- [TO DO]:
(1) According to the release notes, what was the timeout for connect increased to?
(2) In the release notes, swap "whitelist" for "allowlist" and write out the passage that begins at the words "Needless to say" and stops after "is null (#362)".
(3) Write the next part of the app's release notes, picking up after their last line.

- [DOCUMENT SECTION]:
··········
    • Certain DNS requests where falsely rejected in 0.5.5 due to a bug in pcap4j 1.7.1, hence upgraded to 1.7.2 - This caused Conversations to fail to connect

    All changes:
    • Release 0.5.6 -
    • Update GSON to 2.8.2 -
    • Upgrade to SDK version 26 (Oreo) - That's what I'm using now, so let's build with it.
    • Update to pcap4j 1.7.2 for aitoy/pcap4#123 - pcap4j 1.7.1 had issues parsing certain packets.
    • Allow applications to bypass the VPN themselves - This might help with #193, not sure.
    • Report stopped when stopped by third party - There seems to be a more generic life-cycle problem here, as that does not seem to be the correct solution, but it at least fixes the issue as good as possible. Really gotta do that life-cycle rework.
    • Treat system webview like a browser in 'system except browsers' - System webview widgets might be running the view in some webview UID sandbox or something, not sure, but according to #125 this solves the issue. - Fixes #125
    • Don't just crash if logcat fails - Fixes #206
    • Increase update timeouts - Increase the time out for connect to 30 seconds, and the overall execution wait thing to an hour - this one really should not be timing out in the first place, otherwise you get inconsistent results.- Fixes #207
    • Re-add external storage permissions - Some vendors like Xiaomi seem to produce horribly broken systems that require external storage permission for ACTION_CREATE_DOCUMENT with CATEGORY_OPENABLE. They just pop up a toast saying to toggle on file permissions in settings, but if we do not list file permissions in the manifest, there are none to be toggled on in settings. This does not really have any effect on other Android >= 6.0 phone, as permissions have to be requested at run-time and the manifest just specifies an upper set, but it should allow Mi users to work around their horribly broken systems.

    Needless to say I'm sad about re-adding the external storage, but there seems to be a lot of broken MIUI and custom roms out there.
    14
    Version 0.6.3 released

    Versions 0.6.2 and 0.6.3 are out

    0.6.2 changes:
    • respect order of system dns servers (#382)
    • dependency updates

    0.6.3 changes:
    • Work around bug in pcap4j crashing dns66 (#373)
    • app whitelist: Fix crash when getContext() is null (#362)
    • StartFragment: Fix icon not being shown after disconnect (#361)
    • Force notifications on Oreo and above. Use notification channels to disable notifications you don't like
    • Fix crash when vpn is restarted in some situations (#360)
    • updates: Follow redirects (#338)
    • Automatically follow night/dark mode on Android 10+ (#358)
··········
- [RECORD EXCERPTS]:

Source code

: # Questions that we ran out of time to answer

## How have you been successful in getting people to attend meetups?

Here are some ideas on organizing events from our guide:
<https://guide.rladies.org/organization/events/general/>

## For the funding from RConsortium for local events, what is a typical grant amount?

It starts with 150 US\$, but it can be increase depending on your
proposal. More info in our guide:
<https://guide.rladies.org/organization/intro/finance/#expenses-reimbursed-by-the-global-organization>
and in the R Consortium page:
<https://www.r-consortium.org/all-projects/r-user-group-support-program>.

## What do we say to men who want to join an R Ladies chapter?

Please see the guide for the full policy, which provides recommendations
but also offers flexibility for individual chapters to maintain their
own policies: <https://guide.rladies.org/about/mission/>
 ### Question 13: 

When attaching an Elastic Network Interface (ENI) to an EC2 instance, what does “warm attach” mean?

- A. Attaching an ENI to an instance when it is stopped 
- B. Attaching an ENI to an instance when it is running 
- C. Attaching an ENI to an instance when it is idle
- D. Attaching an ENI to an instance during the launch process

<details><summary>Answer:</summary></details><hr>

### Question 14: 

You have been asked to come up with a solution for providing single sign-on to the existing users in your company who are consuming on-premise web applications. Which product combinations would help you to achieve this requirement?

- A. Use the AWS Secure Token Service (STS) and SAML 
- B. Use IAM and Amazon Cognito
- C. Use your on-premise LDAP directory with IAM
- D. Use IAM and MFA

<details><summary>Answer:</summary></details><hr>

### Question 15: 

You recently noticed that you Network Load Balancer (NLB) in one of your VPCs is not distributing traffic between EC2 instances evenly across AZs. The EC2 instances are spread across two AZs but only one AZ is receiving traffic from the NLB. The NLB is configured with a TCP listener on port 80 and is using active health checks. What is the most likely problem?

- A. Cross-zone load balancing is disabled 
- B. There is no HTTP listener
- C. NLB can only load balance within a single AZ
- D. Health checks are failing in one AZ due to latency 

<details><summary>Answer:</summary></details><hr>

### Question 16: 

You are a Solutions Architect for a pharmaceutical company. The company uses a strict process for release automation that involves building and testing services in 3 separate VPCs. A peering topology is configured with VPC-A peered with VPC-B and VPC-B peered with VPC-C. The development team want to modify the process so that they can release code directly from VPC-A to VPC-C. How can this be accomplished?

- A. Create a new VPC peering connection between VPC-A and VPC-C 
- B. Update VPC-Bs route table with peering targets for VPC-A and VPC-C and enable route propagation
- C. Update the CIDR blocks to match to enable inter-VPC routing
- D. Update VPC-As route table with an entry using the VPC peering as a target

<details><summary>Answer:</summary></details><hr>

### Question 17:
··········
- [ANSWER SET]:
(1) 30 seconds.

(2)
Needless to say I'm sad about re-adding the external storage, but there seems to be a lot of broken MIUI and custom roms out there.
    14
    Version 0.6.3 released

    Versions 0.6.2 and 0.6.3 are out

    0.6.2 changes:
    • respect order of system dns servers (#382)
    • dependency updates

    0.6.3 changes:
    • Work around bug in pcap4j crashing dns66 (#373)
    • app allowlist: Fix crash when getContext() is null (#362)

(3)
    I hope that f-droid picks them up soon, as usual my builds are available on github and in my f-droid repo.
    14
    0.5.0 released

    I just released 0.5.0. Changes since RC1:

    Code:
    Julian Andres Klode (7):
          WhitelistFragment: Correctly display changed toggle after scroll
          Configuration: Fix reading the itemsOnVpn array
          README.md: Add link to XDA
          Switch JSON I/O from JsonReader/JsonWriter to GSON
          strings: Some formatting cleanup
          Hack in the message for incomplete updates
          version 0.5.0
    
    Julien Lepiller (1):
          French translation
    
    Naofumi Fukue (1):
          japanese translation
    
    Nikolay Buzovsky (1):
          Russian translation

    An overview of changes since the last stable release is available at

    https://github.com/julian-klode/dns66/releases/tag/v0.5.0
    13
    Julian,
    I have some ideas for your app and provided you some new blocklists. I was wondering if you could hack together pi-hole to work on our local phones or take some of their features and add it to your app.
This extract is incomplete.